Fin du masque obligatoire à l’école : la carte des départements qui pourraient être concernés – Le Parisien

 

La mesure inquiète déjà des scientifiques, mais elle satisfera sans doute bon nombre d’enfants et de parents. À partir du lundi 4 octobre, les élèves en école primaire ne seront plus obligés de porter le masque s’ils vivent dans un département où le taux d’incidence s’est « stabilisé » au-dessous du seuil d’alerte de 50, a annoncé Gabriel Attal ce mercredi. Peu après, le porte-parole du gouvernement a précisé que « stabilisé » signifiait en dessous de 50 depuis « au moins 5 jours ». Cet allègement s’inscrit dans le passage du niveau 2 au niveau 1 du protocole sanitaire à l’école, dans ces zones où l’épidémie de Covid-19 est la moins active.

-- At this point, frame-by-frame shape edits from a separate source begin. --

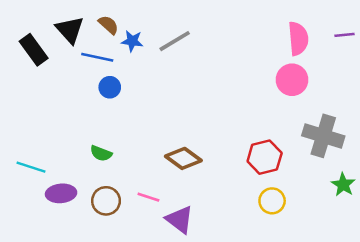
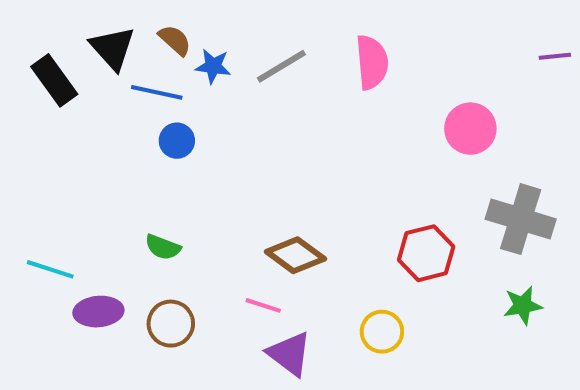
pink semicircle: (298, 39) -> (372, 62), moved
green star: (343, 185) -> (523, 305), moved, turned 30
pink line: (148, 197) -> (263, 305), moved
yellow circle: (272, 201) -> (382, 332), moved

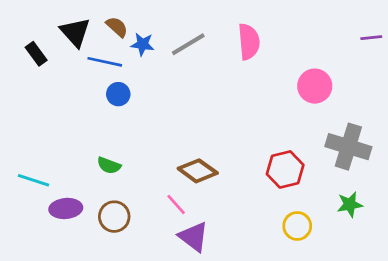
black rectangle: (54, 80) -> (36, 54), size x0.7
pink line: (263, 305) -> (176, 204), turned 30
yellow circle: (382, 332) -> (297, 226), moved

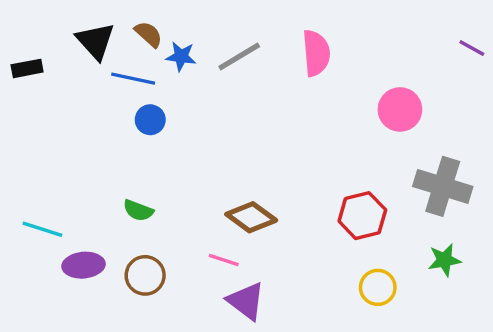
purple line: (371, 38) -> (472, 48), turned 35
black rectangle: (36, 54) -> (27, 68), moved, turned -65
pink line: (176, 204) -> (224, 260), turned -30

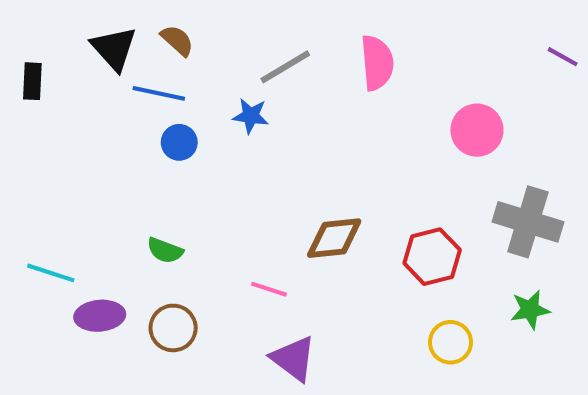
blue star: (181, 56) -> (251, 116), moved
black rectangle: (27, 68) -> (32, 81), turned -76
brown diamond: (251, 217) -> (334, 238), moved, turned -42
pink line: (224, 260) -> (269, 289), moved

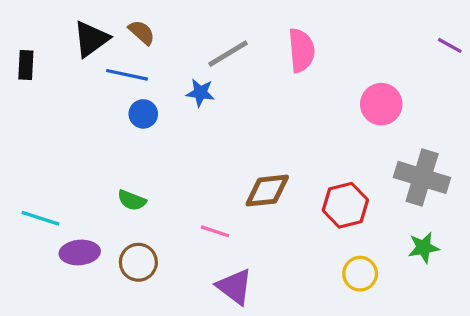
black triangle: (114, 49) -> (91, 39), turned 36

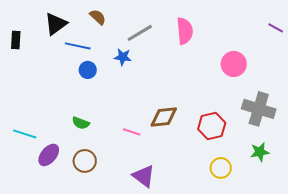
brown semicircle: (142, 32) -> (98, 17), moved
pink line: (215, 231) -> (132, 132), moved
purple ellipse: (80, 252) -> (49, 155), turned -45

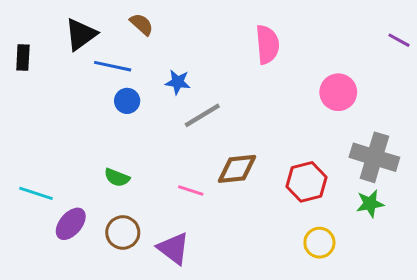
gray line: (140, 33) -> (202, 115), moved
green star: (260, 152) -> (370, 204), moved
purple triangle: (144, 176) -> (173, 248), moved

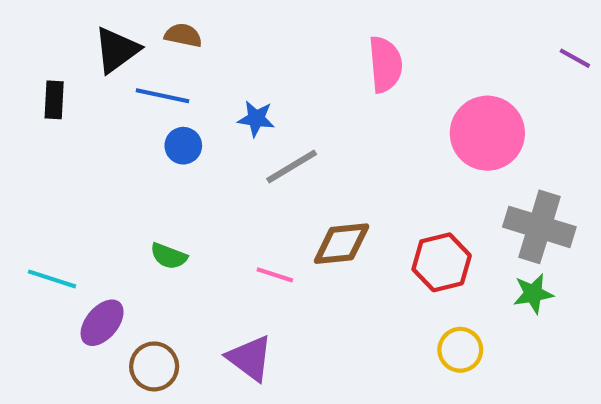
brown semicircle: (142, 24) -> (183, 35), moved, turned -30
black rectangle: (23, 58) -> (54, 100), moved
pink circle: (338, 92) -> (487, 133), size x1.4
brown circle: (123, 232) -> (154, 366), moved

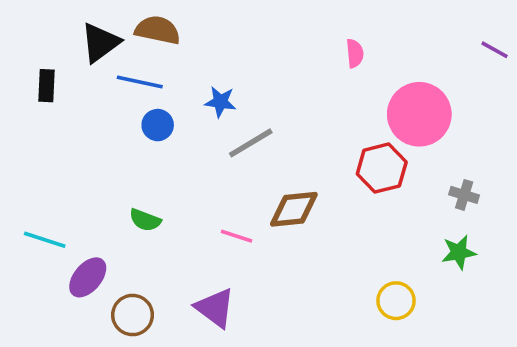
brown semicircle: (183, 35) -> (158, 30), size x1.4
pink semicircle: (385, 64) -> (355, 53), moved, size x0.6
gray cross: (539, 227) -> (464, 195), size x0.5
red hexagon: (442, 262) -> (382, 168), moved

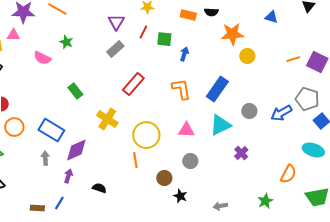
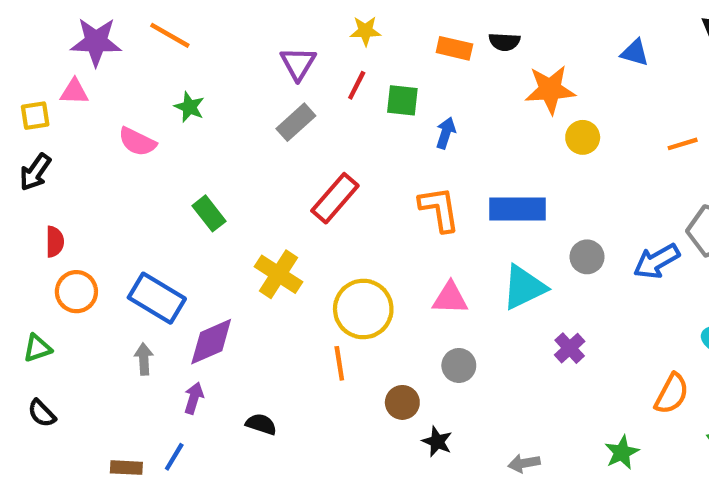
blue rectangle: (217, 89) -> (517, 209), turned 55

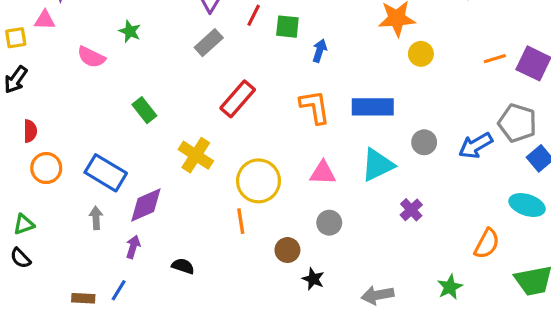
green triangle: (37, 348) -> (24, 224), moved
gray arrow: (524, 463) -> (377, 295), size x1.4

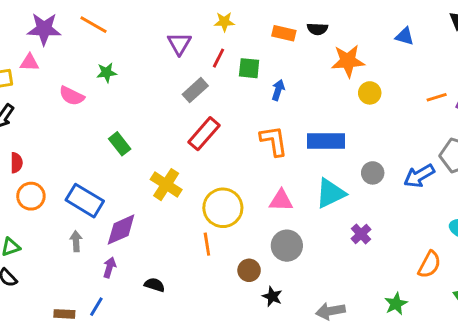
green star: (130, 31) -> (107, 73), turned -30
gray rectangle: (209, 43) -> (195, 90), moved
gray circle: (329, 223) -> (287, 246), size x1.4

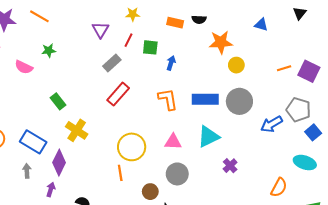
gray circle: (373, 173) -> (239, 101), moved, size x1.6
yellow cross: (166, 185) -> (77, 130), moved
purple diamond: (121, 230) -> (59, 163), turned -40

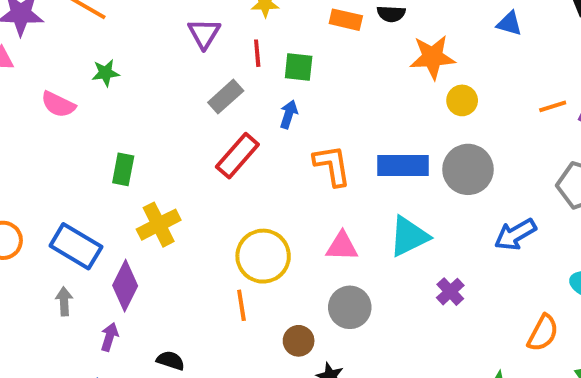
red line: (128, 40) -> (257, 53), turned -32
blue arrow: (171, 63) -> (289, 114), moved
green rectangle: (58, 101) -> (123, 169), turned 49
blue arrow: (272, 124) -> (515, 234), moved
yellow cross: (77, 130) -> (159, 225), turned 30

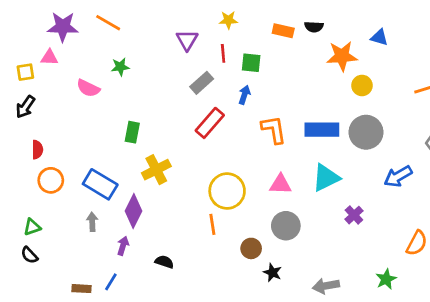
blue triangle: (509, 24) -> (379, 37), moved

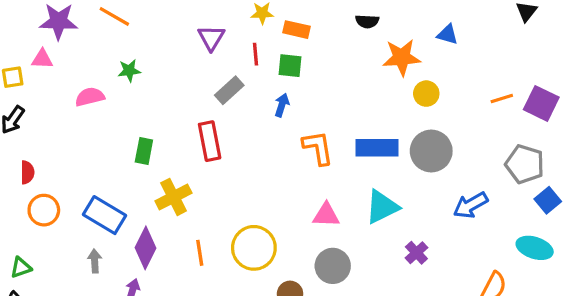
orange rectangle: (283, 31) -> (297, 30), moved
pink semicircle: (88, 88) -> (90, 97), turned 140
red rectangle: (210, 123) -> (210, 141), moved, turned -52
yellow circle: (227, 191) -> (254, 248), moved
orange line: (212, 224) -> (200, 253), moved

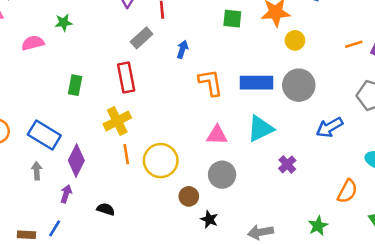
green square: (290, 66) -> (232, 19), moved
yellow cross: (173, 197) -> (117, 121), moved
orange line: (200, 253) -> (126, 154), moved

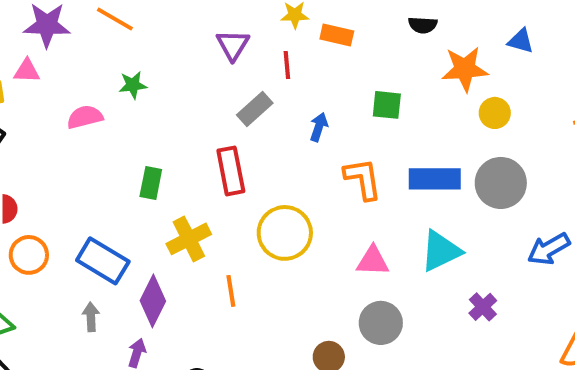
green square: (232, 19) -> (387, 105), moved
yellow cross: (117, 121) -> (189, 239), moved
yellow circle: (161, 161) -> (285, 233), moved

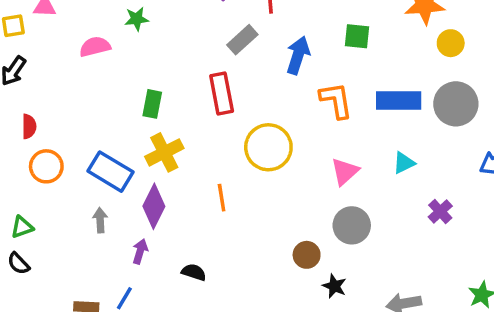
blue arrow: (319, 127) -> (298, 55), size x1.5
yellow cross: (189, 239) -> (164, 152), moved
cyan triangle: (441, 251) -> (404, 163), size x0.6
pink triangle: (373, 261) -> (345, 172), turned -44

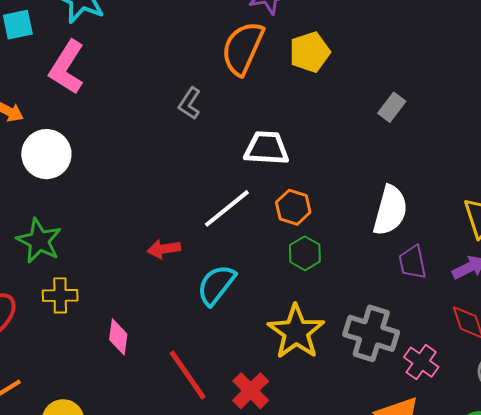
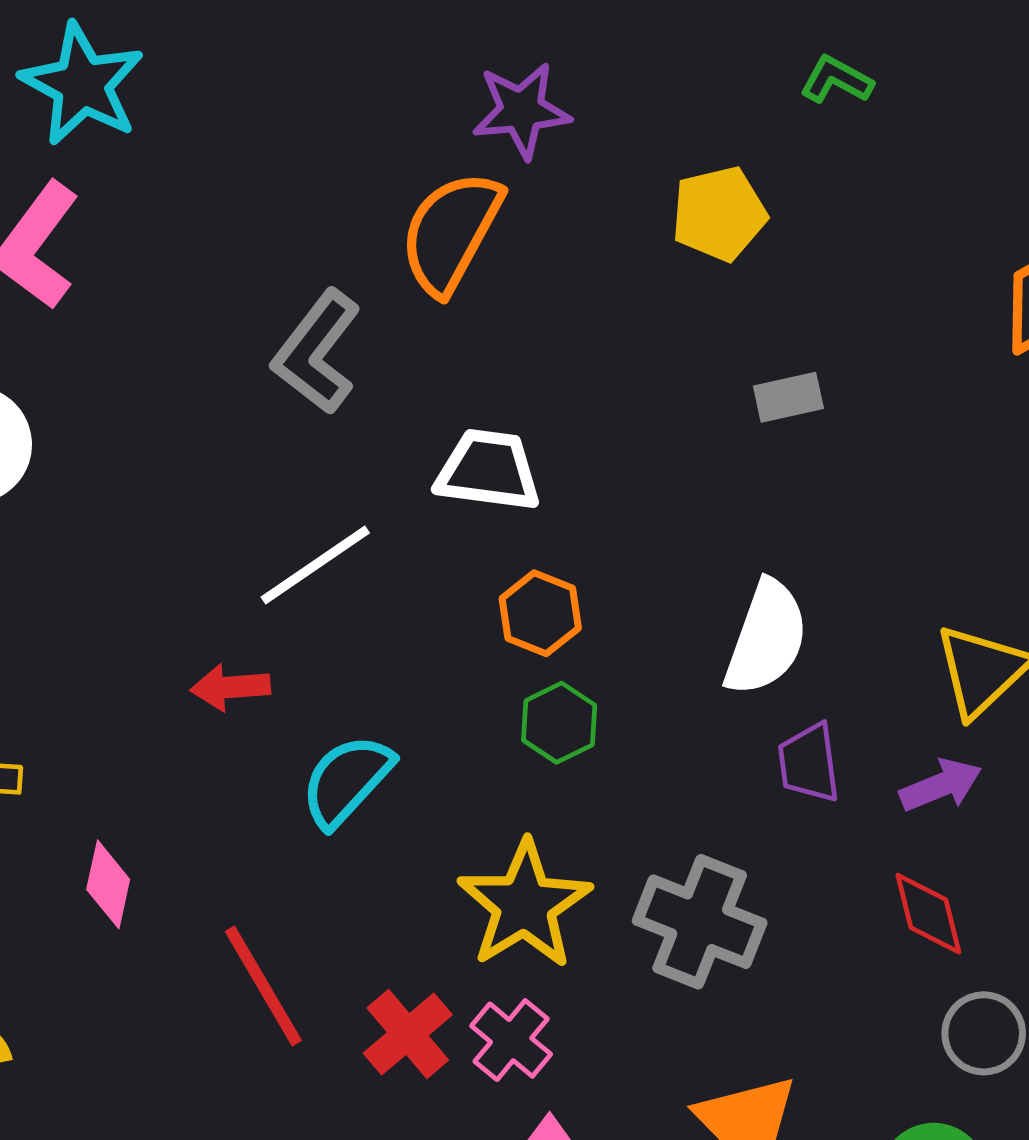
yellow pentagon: (310, 52) -> (719, 214), moved
gray L-shape: (190, 103) -> (317, 352), size x1.6
gray rectangle: (392, 107) -> (788, 397), turned 36
white line: (227, 208) -> (315, 565), moved
pink cross: (421, 362) -> (511, 1040), moved

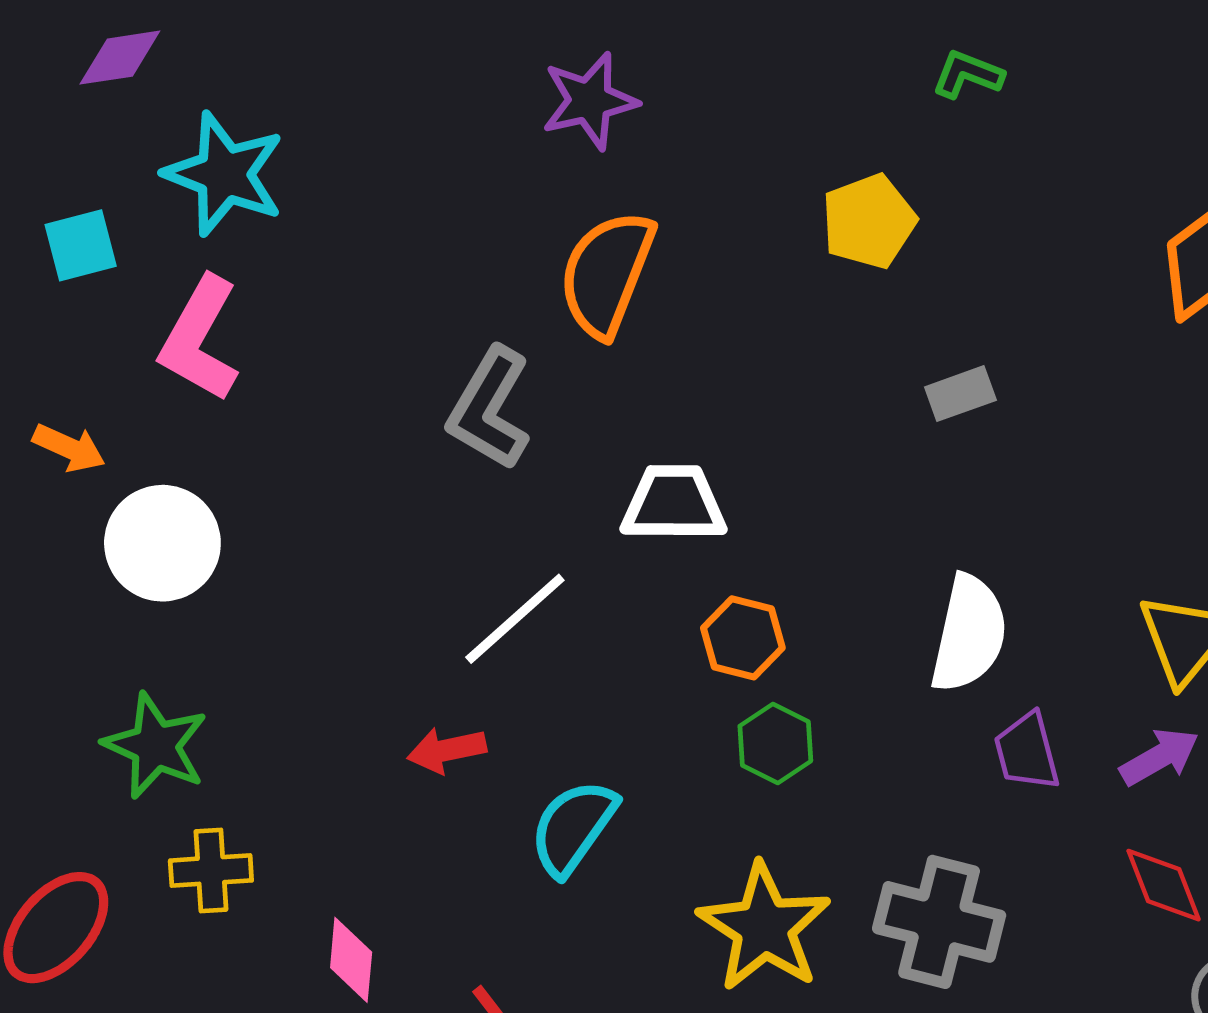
purple star: (521, 110) -> (590, 101), moved

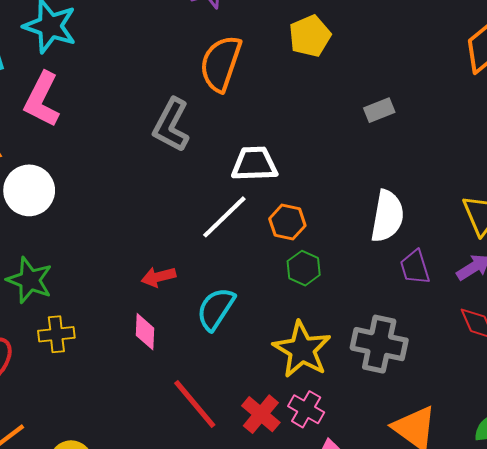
yellow pentagon: (869, 221) -> (310, 36), moved
white line: (515, 619) -> (224, 217), moved
pink diamond: (351, 960) -> (145, 332), moved

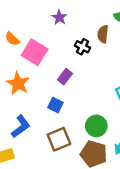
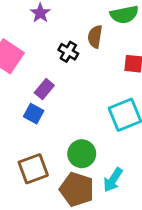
blue square: (55, 105) -> (34, 114), moved

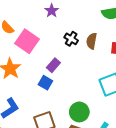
brown semicircle: (95, 37) -> (92, 41), moved

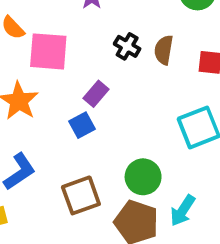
pink square: (27, 41) -> (48, 51), turned -30
blue square: (45, 83) -> (82, 125), turned 32

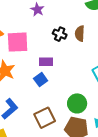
purple rectangle: (96, 94) -> (46, 62), turned 56

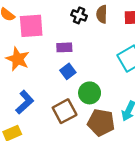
blue square: (41, 80) -> (68, 71), moved
green circle: (77, 103) -> (90, 93), moved

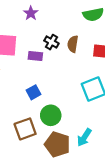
purple rectangle: (64, 47) -> (35, 56), moved

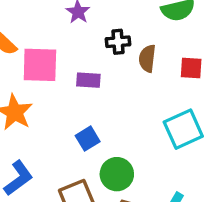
black cross: (51, 42) -> (118, 42), moved, turned -32

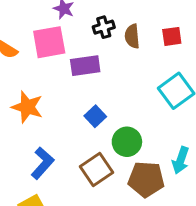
pink square: (40, 65) -> (49, 42), moved
purple rectangle: (88, 80) -> (85, 66), size x1.4

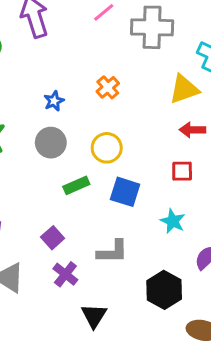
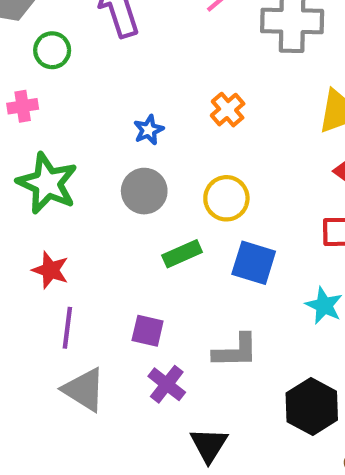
purple square: (53, 238) -> (148, 331), turned -35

Quels seraient les départements concernés à cette heure ? Avec les dernières données publiées mardi soir, 41 territoires affichent un taux d’incidence inférieur 50, et 31 d’entre eux sont sous ce seuil depuis au moins 5 jours. Les 10 autres pourraient les y rejoindre dans les prochains jours. L’incidence est en baisse dans la grande majorité d’entre eux, qui ne devraient donc pas repasser au-dessus de 50 à très court terme. Matignon confirme au Parisien qu’on parle bien du taux d’incidence tous âges confondus et non chez les seuls enfants, ce qui aurait pu sembler plus logique.

Par ailleurs, 14 départements ont un taux d’incidence compris entre 50 et 60, et pourraient passer en dessous de 50 d’ici au 4 octobre. Cela étant, il est très compliqué – voire impossible – d’anticiper précisément l’évolution de l’épidémie 10 jours à l’avance. L’arrivée des jours froids et la rentrée il y a trois semaines pourraient, à l’inverse, entraîner une nouvelle « vague » ces prochaines semaines.

« Impact possible sur l’apprentissage »

« Nous avons toujours su que le port du masque, notamment pour les plus jeunes enfants, est loin d’être anodin », a justifié Gabriel Attal. La fin du masque à l’école était d’ailleurs demandée par la Société française de pédiatrie. Par ailleurs, dans une note rendue publique le 27 août, le Conseil scientifique jugeait « important que le port du masque chez les plus petits fasse l’objet d’une évaluation et d’un suivi pour évaluer son impact possible sur l’apprentissage par rapport à son bénéfice potentiel ».

 

Reste que plusieurs professionnels s’inquiètent des conséquences que cet allègement du protocole pourrait avoir sur l’épidémie. « Le bénéfice attendu est nul et le risque est majeur », tonne le médecin généraliste Michaël Rochoy, qui dénonce une décision « pas rationnelle » et « démagogique ».

VIDÉO. Covid-19 : en Floride, le variant Delta alimente l’inquiétude sur la santé des enfants

À noter que le masque reste partout obligatoire en intérieur pour les élèves de collège et de lycée, mais aussi en extérieur si le préfet en décide ainsi. Les enfants en maternelle, âgés de moins de 6 ans, n’étaient déjà pas concernés.